A vida está por todos os lugares. A natureza inteira nos mostra, em seu quadro maravilhoso, a renovação perpétua de todas as coisas. Em parte alguma existe a morte, tal qual, em geral, é considerada entre nós; em nenhuma parte existe o aniquilamento. Nenhum ser pode morrer no seu princípio de vida, na sua unidade consciente. O universo transborda de vida física e psíquica.
A morte é apenas um eclipse momentâneo nessa grande revolução de nossas existências. Mas esse instante é o suficiente para nos revelar o sentido grave e profundo da vida. A própria morte pode ter sua nobreza, sua grandeza. Não devemos temê-la, e sim nos esforçar para embelezá-la, preparando-nos para ela continuamente pela pesquisa e pela conquista da beleza moral, a beleza do espírito, que molda o corpo e o orna com um reflexo sublime na hora das separações supremas.
O ódio e as más paixões não resistem a esse espetáculo.
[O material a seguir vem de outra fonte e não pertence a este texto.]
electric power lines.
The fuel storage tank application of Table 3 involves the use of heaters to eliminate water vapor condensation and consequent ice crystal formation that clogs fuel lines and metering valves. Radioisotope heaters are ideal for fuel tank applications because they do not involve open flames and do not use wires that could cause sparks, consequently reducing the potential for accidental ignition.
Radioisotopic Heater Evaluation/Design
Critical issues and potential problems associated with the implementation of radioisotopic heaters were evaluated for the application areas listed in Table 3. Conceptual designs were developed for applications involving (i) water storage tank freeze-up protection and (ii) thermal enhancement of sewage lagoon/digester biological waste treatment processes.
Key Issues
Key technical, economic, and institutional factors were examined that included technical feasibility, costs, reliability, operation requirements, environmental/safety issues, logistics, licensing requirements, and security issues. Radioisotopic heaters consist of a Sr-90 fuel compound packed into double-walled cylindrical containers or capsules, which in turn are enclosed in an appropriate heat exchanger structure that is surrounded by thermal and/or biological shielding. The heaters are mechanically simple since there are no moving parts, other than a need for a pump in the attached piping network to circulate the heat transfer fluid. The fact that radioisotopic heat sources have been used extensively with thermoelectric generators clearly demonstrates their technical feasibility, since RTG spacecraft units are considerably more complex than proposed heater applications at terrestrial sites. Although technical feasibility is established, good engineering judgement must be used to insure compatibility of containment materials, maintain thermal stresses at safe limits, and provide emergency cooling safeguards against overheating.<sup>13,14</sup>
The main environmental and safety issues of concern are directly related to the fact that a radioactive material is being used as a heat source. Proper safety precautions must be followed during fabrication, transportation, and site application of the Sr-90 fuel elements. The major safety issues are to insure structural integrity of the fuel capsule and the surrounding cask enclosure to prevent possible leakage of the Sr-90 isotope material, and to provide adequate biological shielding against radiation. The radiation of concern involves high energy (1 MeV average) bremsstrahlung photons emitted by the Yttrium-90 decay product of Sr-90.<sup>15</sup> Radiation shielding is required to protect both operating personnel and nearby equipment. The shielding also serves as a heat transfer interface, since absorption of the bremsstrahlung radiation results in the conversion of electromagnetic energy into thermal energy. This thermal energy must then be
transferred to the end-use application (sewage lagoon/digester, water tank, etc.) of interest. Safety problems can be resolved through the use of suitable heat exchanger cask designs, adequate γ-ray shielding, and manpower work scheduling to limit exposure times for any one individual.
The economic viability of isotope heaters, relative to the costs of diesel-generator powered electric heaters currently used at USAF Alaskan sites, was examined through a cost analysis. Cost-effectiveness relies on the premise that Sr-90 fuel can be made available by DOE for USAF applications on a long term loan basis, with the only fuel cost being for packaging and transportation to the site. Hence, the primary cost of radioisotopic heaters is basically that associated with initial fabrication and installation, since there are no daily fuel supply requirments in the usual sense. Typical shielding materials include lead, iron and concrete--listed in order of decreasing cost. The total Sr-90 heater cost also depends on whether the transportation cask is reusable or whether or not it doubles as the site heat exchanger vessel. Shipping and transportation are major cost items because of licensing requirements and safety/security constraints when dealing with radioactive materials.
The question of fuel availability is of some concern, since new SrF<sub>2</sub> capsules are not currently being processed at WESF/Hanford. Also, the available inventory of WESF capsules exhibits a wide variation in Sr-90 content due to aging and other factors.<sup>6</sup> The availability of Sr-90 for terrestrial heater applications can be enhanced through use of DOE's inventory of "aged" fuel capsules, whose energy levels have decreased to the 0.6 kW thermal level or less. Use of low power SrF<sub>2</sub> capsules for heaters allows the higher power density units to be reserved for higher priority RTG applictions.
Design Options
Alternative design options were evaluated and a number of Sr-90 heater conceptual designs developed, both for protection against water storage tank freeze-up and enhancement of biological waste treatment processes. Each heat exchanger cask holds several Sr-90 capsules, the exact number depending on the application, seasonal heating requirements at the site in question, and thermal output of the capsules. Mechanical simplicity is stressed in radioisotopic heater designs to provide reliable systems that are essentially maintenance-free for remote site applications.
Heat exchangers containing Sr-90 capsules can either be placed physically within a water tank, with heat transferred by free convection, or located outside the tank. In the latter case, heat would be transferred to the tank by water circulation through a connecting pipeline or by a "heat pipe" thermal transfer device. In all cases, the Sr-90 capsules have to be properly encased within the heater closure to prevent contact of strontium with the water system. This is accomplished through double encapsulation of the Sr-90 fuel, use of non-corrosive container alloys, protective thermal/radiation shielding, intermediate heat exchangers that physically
Diante do corpo de um inimigo, toda animosidade é abrandada, todo desejo de vingança desaparece. À frente de um caixão, o perdão parece mais fácil, o dever, mais imperioso.
Toda morte é um parto, um renascimento. O nascimento é como uma morte para a alma. Ela é encerrada com seu corpo etéreo, o perispírito, no túmulo da carne. O que chamamos de morte é simplesmente o retorno da alma à liberdade, enriquecida com as aquisições que pôde fazer no decorrer de sua vida terrestre.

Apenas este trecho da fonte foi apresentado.